Raising Children with Disabilities
How do you raise children with disabilities? The question appears to be direct yet it is somewhat ambiguous. It is ambiguous because there are varieties of disabilities—physical disabilities, visual impairments, auditory impairments, mental impairments, and, to some, even personality impairments. Regardless of the variety of the disabilities, however, there is a commonality on how one wants and needs to be treated in spite of being disabled.
Adults and even children, be them ‘abled,’ or ‘disabled,’ all want to be respected. It is a human need to want to know that you are appreciated as an individual. One form of respect is acceptance. Children with disabilities want to feel accepted; they want to know that their strengths as well as their weaknesses are acknowledged, and that the sense of who they are and who they can grow to be is cherished.
Another form of showing acceptance and thereby respect is through not pitying the children or babying them. Every child, even toddlers, start dressing up and imitating acts of adulthood in order to feel mature. The need to feel mature originates with the innate compulsion to be respected and to have ones voice heard.
In addition, acknowledging your child’s individuality is by making sure that you hear your child’s worries, and thoughts—even if you may not understand them. Show them that you will try to understand their viewpoint. Your child may not expect you to understand because they know that what they’re going through is something totally different from what you may be experiencing, but they need you to listen and expect you to take notice. They have the need to make sure their voice is heard.

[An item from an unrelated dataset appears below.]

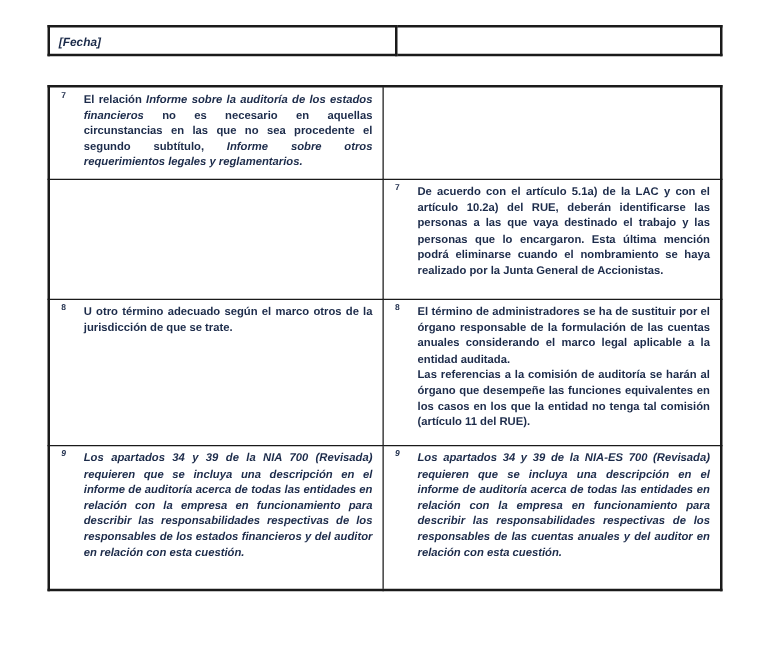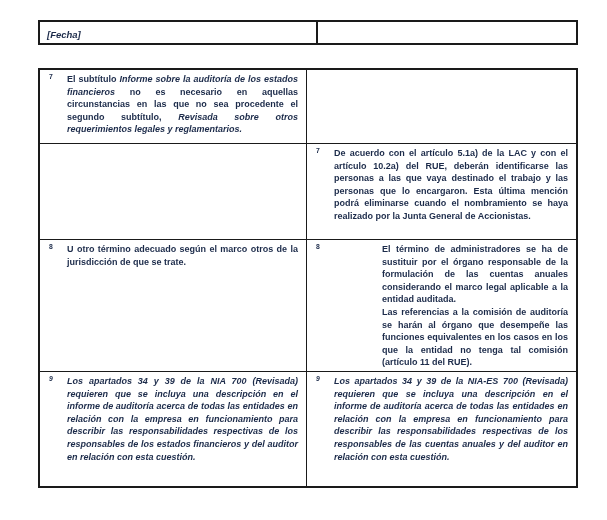"El subtítulo" span { text: subtítulo -> relación }
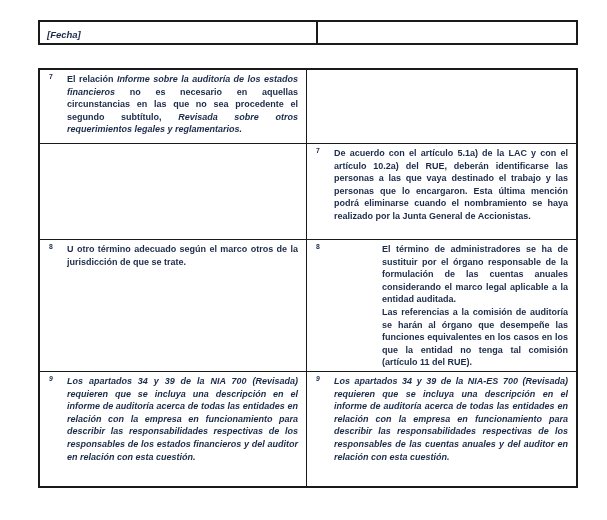"Revisada sobre otros requerimientos" em { text: Revisada -> Informe }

Furthermore, a parent can exhibit their acceptance and respect by highlighting and recognizing the strengths that children have. Recognizing the ways that the children can contribute to humanity and make a difference not only makes them feel loved and appreciated but it also can give them a sense of motivation, drive and focus. They can start to believe in themselves and can come to a better understanding of how Allah (SWT) is Fair when He blesses people with different abilities and strengths. If my parents did not recognize my abilities in writing or encourage me then I may not have even tried to pursue writing; I probably wouldn’t have found it easy to believe in myself. It is thus very important to show acceptance through encouragement and by noticing your child’s strengths.

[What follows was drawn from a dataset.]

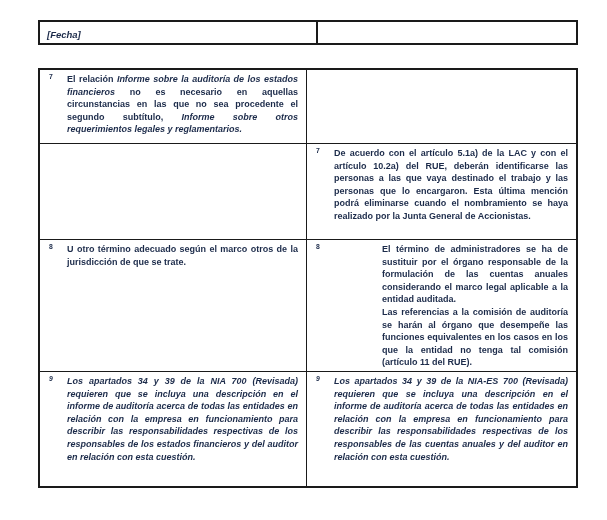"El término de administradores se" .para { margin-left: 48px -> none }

When you recognize and encourage your child’s growth by cultivating their strengths then you can illustrate how you will provide the means and tools to help them succeed. This will ensure that they do not feel frustrated when bumping into every day obstacles. This would also help them to focus on their strengths with less worry over their struggles. It furthermore shows consideration of them and furthers their feelings of acceptance because they get to see how you as a parent will take the time and effort to help them to reach their maximum potential. The children, especially those with disabilities, can thereby feel a sense of regard and approval.
Children may feel frustrated when you as a parent try to make them face and overcome their struggles, but a good way to show them respect and acceptance is by making sure that he or she understands that you are not there to change them or to ‘fix’ their disabilities, but there to help them grow. Let them know that even if there are no improvements you would still love them and honor them for who they are; that you’re proud of them for trying and for never giving up.
It can and should be concluded that children with disabilities have the same needs and desires as children or even adults that are able—they all need respect and acceptance, and the only difference with a ‘disabled,’ child is that they deserve to have your regard for them shown more.